>> START SUPPLIED DATA

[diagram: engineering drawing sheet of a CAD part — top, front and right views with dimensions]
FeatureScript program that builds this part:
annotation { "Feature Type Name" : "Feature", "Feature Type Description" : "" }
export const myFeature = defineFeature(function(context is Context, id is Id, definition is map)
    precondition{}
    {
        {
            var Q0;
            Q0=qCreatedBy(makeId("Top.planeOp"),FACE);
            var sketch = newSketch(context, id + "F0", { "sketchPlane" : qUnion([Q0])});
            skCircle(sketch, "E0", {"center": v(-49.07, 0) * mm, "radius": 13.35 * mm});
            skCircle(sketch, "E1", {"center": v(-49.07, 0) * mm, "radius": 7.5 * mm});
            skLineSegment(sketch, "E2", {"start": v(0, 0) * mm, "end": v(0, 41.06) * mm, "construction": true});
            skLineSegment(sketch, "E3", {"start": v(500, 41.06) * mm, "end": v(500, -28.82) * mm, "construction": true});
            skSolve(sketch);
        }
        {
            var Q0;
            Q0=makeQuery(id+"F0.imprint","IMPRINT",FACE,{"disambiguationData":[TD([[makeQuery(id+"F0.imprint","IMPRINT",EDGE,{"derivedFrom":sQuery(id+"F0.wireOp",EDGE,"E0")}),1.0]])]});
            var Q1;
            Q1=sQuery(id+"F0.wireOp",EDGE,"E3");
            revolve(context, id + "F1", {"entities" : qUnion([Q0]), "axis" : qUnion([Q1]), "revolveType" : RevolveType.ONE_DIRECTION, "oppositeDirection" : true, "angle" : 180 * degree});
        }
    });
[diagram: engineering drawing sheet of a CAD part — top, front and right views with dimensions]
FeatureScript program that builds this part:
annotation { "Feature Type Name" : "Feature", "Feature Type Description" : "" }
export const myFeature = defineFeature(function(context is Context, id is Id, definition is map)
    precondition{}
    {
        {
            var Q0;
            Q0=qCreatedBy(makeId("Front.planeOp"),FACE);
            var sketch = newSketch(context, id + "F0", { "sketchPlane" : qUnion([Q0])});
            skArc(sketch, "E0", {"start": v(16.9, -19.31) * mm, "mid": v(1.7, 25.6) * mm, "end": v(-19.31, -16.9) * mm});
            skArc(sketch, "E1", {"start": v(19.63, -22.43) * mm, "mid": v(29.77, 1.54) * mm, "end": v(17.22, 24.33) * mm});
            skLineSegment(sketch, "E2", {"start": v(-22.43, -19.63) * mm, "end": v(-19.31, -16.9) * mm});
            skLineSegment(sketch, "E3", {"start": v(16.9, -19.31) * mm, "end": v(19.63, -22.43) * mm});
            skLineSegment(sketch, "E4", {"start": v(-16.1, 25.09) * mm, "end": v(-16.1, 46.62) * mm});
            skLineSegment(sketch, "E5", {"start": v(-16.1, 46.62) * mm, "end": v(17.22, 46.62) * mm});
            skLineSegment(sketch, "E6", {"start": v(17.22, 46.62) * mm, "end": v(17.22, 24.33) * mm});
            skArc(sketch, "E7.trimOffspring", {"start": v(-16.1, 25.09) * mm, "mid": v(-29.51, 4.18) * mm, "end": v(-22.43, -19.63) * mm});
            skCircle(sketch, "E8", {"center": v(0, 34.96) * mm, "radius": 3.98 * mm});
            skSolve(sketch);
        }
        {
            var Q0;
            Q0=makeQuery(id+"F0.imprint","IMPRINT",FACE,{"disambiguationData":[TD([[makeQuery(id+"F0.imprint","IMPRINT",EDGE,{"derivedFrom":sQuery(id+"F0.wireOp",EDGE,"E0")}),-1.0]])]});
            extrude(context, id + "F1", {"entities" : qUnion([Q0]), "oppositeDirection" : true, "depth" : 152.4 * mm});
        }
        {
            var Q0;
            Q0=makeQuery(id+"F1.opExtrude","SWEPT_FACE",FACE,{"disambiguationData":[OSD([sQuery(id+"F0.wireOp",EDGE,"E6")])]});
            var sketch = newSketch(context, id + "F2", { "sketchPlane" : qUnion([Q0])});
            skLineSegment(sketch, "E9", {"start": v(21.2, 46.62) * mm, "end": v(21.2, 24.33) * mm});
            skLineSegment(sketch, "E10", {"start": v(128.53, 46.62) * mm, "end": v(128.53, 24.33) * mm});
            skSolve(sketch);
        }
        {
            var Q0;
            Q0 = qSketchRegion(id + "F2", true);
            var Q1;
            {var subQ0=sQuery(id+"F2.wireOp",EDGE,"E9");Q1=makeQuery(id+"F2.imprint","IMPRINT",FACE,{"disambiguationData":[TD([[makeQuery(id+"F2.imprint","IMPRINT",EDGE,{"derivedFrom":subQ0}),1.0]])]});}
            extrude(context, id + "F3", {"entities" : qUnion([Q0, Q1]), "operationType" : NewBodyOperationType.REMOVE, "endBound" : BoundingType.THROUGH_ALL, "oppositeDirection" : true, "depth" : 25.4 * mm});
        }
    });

>> END SUPPLIED DATA

WHAT THE EXERCISE ASKS: Please return all the items above, reproducing each line without any change.

ANSWER TO THIS EXERCISE:
[diagram: engineering drawing sheet of a CAD part — top, front and right views with dimensions]
FeatureScript program that builds this part:
annotation { "Feature Type Name" : "Feature", "Feature Type Description" : "" }
export const myFeature = defineFeature(function(context is Context, id is Id, definition is map)
    precondition{}
    {
        {
            var Q0;
            Q0=qCreatedBy(makeId("Top.planeOp"),FACE);
            var sketch = newSketch(context, id + "F0", { "sketchPlane" : qUnion([Q0])});
            skCircle(sketch, "E0", {"center": v(-49.07, 0) * mm, "radius": 13.35 * mm});
            skCircle(sketch, "E1", {"center": v(-49.07, 0) * mm, "radius": 7.5 * mm});
            skLineSegment(sketch, "E2", {"start": v(0, 0) * mm, "end": v(0, 41.06) * mm, "construction": true});
            skLineSegment(sketch, "E3", {"start": v(500, 41.06) * mm, "end": v(500, -28.82) * mm, "construction": true});
            skSolve(sketch);
        }
        {
            var Q0;
            Q0=makeQuery(id+"F0.imprint","IMPRINT",FACE,{"disambiguationData":[TD([[makeQuery(id+"F0.imprint","IMPRINT",EDGE,{"derivedFrom":sQuery(id+"F0.wireOp",EDGE,"E0")}),1.0]])]});
            var Q1;
            Q1=sQuery(id+"F0.wireOp",EDGE,"E3");
            revolve(context, id + "F1", {"entities" : qUnion([Q0]), "axis" : qUnion([Q1]), "revolveType" : RevolveType.ONE_DIRECTION, "oppositeDirection" : true, "angle" : 180 * degree});
        }
    });
[diagram: engineering drawing sheet of a CAD part — top, front and right views with dimensions]
FeatureScript program that builds this part:
annotation { "Feature Type Name" : "Feature", "Feature Type Description" : "" }
export const myFeature = defineFeature(function(context is Context, id is Id, definition is map)
    precondition{}
    {
        {
            var Q0;
            Q0=qCreatedBy(makeId("Front.planeOp"),FACE);
            var sketch = newSketch(context, id + "F0", { "sketchPlane" : qUnion([Q0])});
            skArc(sketch, "E0", {"start": v(16.9, -19.31) * mm, "mid": v(1.7, 25.6) * mm, "end": v(-19.31, -16.9) * mm});
            skArc(sketch, "E1", {"start": v(19.63, -22.43) * mm, "mid": v(29.77, 1.54) * mm, "end": v(17.22, 24.33) * mm});
            skLineSegment(sketch, "E2", {"start": v(-22.43, -19.63) * mm, "end": v(-19.31, -16.9) * mm});
            skLineSegment(sketch, "E3", {"start": v(16.9, -19.31) * mm, "end": v(19.63, -22.43) * mm});
            skLineSegment(sketch, "E4", {"start": v(-16.1, 25.09) * mm, "end": v(-16.1, 46.62) * mm});
            skLineSegment(sketch, "E5", {"start": v(-16.1, 46.62) * mm, "end": v(17.22, 46.62) * mm});
            skLineSegment(sketch, "E6", {"start": v(17.22, 46.62) * mm, "end": v(17.22, 24.33) * mm});
            skArc(sketch, "E7.trimOffspring", {"start": v(-16.1, 25.09) * mm, "mid": v(-29.51, 4.18) * mm, "end": v(-22.43, -19.63) * mm});
            skCircle(sketch, "E8", {"center": v(0, 34.96) * mm, "radius": 3.98 * mm});
            skSolve(sketch);
        }
        {
            var Q0;
            Q0=makeQuery(id+"F0.imprint","IMPRINT",FACE,{"disambiguationData":[TD([[makeQuery(id+"F0.imprint","IMPRINT",EDGE,{"derivedFrom":sQuery(id+"F0.wireOp",EDGE,"E0")}),-1.0]])]});
            extrude(context, id + "F1", {"entities" : qUnion([Q0]), "oppositeDirection" : true, "depth" : 152.4 * mm});
        }
        {
            var Q0;
            Q0=makeQuery(id+"F1.opExtrude","SWEPT_FACE",FACE,{"disambiguationData":[OSD([sQuery(id+"F0.wireOp",EDGE,"E6")])]});
            var sketch = newSketch(context, id + "F2", { "sketchPlane" : qUnion([Q0])});
            skLineSegment(sketch, "E9", {"start": v(21.2, 46.62) * mm, "end": v(21.2, 24.33) * mm});
            skLineSegment(sketch, "E10", {"start": v(128.53, 46.62) * mm, "end": v(128.53, 24.33) * mm});
            skSolve(sketch);
        }
        {
            var Q0;
            Q0 = qSketchRegion(id + "F2", true);
            var Q1;
            {var subQ0=sQuery(id+"F2.wireOp",EDGE,"E9");Q1=makeQuery(id+"F2.imprint","IMPRINT",FACE,{"disambiguationData":[TD([[makeQuery(id+"F2.imprint","IMPRINT",EDGE,{"derivedFrom":subQ0}),1.0]])]});}
            extrude(context, id + "F3", {"entities" : qUnion([Q0, Q1]), "operationType" : NewBodyOperationType.REMOVE, "endBound" : BoundingType.THROUGH_ALL, "oppositeDirection" : true, "depth" : 25.4 * mm});
        }
    });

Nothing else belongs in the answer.